Elave drew breath and said what had to be said. “He’ll not be coming, mistress.”
“Not coming?” she said, astonished, turning sharply in the doorway of her larder.
“Sorry I am to have no better word to bring you. Master William died in France, before we could embark for home. But I’ve brought him home, as I promised him I would. He lies at the abbey now, and tomorrow he’s to be buried there, in the cemetery among the patrons of the house.”
She stood motionless, staring at him with pitcher and cup forgotten in her hands, and for a long moment she was silent.
“It was what he wanted,” said Elave. “He did what he set out to do, and he has what he wanted.”
“Not everyone can say as much,” said Margaret slowly. “So Uncle William’s gone! Business below at the abbey, did I say? And so he has, but not as I supposed. And you left to bring him over the sea alone! And Girard away, and who’s to tell where at this moment? It will grieve him if he’s not here to pay the last dues to a good man.” She shook herself, and stirred out of her brief stillness, practical always. “Well, now, no fault of yours, you did well by him, and have no need to look back. Sit you down and be easy. You’re home, at least. Done your wanderings for the time being, you can do with a rest.”

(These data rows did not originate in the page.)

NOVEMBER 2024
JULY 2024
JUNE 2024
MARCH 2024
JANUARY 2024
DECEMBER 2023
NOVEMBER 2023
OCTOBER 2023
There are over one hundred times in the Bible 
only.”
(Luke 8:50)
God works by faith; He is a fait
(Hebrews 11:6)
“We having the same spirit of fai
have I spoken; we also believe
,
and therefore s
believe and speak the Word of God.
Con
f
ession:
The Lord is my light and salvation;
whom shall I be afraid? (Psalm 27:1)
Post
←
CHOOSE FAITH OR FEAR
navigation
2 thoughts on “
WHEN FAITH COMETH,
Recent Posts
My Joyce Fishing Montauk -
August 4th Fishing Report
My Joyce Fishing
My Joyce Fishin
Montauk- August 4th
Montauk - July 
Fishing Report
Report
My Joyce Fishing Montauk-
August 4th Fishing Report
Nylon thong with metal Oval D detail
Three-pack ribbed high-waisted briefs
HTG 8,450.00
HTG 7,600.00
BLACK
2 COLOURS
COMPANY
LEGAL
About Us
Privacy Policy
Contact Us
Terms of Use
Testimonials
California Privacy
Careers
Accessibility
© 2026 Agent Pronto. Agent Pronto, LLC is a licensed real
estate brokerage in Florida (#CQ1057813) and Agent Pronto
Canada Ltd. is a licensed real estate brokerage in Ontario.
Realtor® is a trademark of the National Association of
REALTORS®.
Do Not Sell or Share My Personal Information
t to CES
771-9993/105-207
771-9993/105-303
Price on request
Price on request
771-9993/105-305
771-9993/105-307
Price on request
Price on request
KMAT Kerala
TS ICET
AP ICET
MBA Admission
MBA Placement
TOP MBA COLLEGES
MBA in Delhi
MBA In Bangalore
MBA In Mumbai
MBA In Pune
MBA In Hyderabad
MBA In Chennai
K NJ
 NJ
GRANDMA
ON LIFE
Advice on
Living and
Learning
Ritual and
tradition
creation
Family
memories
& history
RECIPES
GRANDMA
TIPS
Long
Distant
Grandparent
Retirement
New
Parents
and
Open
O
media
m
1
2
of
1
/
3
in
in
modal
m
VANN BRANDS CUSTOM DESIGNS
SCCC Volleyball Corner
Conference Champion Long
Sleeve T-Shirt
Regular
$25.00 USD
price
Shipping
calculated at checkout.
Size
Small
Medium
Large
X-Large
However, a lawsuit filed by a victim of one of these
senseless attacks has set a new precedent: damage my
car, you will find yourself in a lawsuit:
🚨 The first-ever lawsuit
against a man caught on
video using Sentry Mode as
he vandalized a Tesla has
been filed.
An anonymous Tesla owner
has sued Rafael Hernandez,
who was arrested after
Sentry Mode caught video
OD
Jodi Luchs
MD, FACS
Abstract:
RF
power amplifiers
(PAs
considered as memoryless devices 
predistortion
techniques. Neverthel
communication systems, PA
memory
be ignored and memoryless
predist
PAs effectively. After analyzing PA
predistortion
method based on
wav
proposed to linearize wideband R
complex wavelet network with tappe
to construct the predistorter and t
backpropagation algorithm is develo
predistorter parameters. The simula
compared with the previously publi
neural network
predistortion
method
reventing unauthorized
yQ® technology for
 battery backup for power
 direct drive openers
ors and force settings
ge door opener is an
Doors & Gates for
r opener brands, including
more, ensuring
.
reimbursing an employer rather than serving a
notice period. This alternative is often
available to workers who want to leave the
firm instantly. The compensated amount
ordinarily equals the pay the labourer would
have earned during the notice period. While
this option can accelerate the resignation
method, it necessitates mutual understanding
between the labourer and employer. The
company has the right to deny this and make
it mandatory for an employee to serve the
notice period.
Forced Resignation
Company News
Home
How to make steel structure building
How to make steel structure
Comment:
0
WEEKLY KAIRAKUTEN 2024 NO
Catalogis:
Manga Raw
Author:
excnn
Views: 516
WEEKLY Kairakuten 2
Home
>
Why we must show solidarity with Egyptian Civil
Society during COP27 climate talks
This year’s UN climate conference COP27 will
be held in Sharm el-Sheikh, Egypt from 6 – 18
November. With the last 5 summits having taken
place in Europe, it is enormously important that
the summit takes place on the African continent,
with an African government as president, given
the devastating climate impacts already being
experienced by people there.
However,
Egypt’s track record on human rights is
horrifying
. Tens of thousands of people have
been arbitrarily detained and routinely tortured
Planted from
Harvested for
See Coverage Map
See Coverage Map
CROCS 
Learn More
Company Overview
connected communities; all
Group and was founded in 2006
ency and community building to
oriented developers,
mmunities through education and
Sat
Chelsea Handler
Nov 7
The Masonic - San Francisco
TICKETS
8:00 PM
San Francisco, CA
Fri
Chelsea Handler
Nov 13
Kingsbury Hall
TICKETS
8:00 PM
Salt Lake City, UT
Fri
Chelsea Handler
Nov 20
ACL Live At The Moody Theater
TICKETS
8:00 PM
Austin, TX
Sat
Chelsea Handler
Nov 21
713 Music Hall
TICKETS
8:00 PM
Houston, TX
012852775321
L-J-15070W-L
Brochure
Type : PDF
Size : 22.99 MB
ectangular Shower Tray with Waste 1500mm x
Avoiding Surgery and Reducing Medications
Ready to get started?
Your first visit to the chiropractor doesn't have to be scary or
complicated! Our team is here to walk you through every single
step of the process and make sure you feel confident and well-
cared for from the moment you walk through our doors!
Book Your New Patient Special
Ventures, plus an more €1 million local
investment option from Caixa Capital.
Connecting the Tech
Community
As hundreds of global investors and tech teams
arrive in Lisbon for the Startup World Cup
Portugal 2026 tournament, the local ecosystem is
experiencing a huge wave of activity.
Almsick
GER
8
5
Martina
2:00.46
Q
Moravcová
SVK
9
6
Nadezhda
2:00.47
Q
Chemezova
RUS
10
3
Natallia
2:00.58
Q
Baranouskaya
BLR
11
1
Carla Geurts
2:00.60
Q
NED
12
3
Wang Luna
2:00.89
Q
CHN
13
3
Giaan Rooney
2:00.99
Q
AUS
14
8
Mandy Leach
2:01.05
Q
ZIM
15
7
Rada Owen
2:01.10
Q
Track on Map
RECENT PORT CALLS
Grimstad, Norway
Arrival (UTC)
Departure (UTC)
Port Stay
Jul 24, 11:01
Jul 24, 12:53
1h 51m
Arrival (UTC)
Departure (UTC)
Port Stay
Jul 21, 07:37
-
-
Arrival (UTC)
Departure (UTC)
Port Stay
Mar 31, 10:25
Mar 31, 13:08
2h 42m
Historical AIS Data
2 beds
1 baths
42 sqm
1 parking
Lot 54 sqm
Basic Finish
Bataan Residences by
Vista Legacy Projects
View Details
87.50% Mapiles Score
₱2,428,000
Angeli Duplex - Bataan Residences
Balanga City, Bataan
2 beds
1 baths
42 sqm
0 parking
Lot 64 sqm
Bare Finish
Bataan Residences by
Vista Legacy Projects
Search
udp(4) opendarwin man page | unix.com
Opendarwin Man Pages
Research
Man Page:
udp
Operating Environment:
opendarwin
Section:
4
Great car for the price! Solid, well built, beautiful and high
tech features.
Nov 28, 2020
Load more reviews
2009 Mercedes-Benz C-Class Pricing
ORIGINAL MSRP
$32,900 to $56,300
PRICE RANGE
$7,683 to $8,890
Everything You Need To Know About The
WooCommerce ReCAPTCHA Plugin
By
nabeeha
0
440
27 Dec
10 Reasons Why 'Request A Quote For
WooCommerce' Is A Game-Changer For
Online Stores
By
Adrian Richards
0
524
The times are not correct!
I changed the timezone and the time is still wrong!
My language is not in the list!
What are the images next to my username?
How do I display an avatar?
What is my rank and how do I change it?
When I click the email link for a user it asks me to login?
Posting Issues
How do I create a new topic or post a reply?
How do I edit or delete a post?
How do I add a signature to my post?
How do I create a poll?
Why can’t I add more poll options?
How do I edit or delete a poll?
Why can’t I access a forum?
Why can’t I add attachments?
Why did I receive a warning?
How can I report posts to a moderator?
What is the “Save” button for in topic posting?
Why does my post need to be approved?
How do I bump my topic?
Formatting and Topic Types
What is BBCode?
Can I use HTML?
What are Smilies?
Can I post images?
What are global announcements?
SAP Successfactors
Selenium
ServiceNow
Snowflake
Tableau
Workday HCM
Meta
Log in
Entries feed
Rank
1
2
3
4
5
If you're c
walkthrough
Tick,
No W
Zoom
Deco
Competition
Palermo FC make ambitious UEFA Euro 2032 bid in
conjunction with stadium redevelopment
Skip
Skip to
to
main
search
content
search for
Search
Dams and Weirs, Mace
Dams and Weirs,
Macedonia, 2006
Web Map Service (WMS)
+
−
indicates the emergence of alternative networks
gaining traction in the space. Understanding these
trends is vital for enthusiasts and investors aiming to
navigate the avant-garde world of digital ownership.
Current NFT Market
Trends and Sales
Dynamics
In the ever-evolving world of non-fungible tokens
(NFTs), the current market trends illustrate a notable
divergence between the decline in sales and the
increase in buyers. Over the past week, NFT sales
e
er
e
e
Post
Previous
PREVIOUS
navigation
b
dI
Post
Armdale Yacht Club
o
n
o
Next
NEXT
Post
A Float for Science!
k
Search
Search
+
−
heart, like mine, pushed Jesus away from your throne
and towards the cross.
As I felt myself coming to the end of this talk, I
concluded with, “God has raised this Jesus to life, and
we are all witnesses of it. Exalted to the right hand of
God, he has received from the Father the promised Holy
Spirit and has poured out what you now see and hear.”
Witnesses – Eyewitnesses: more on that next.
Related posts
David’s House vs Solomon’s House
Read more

She brought him ale, and sat down beside him, considering without distress all that was now needful. A competent woman, she would have everything ordered and seemly whether her husband returned in time or not.
“He was nearing eighty years old,” she said, “by my reckoning. He had a good life, and was a good kinsman and a good neighbor, and he ended doing a blessed thing, and one that he wanted with all his heart, once that old preacher from Saint Osyth’s put the thought in his mind. There,” said Margaret, shaking her head with a sigh, “here am I harking back like a fool, and I never meant to. Time’s short! I should have thought the abbot could have sent us word of the need as soon as you came in at the gatehouse.”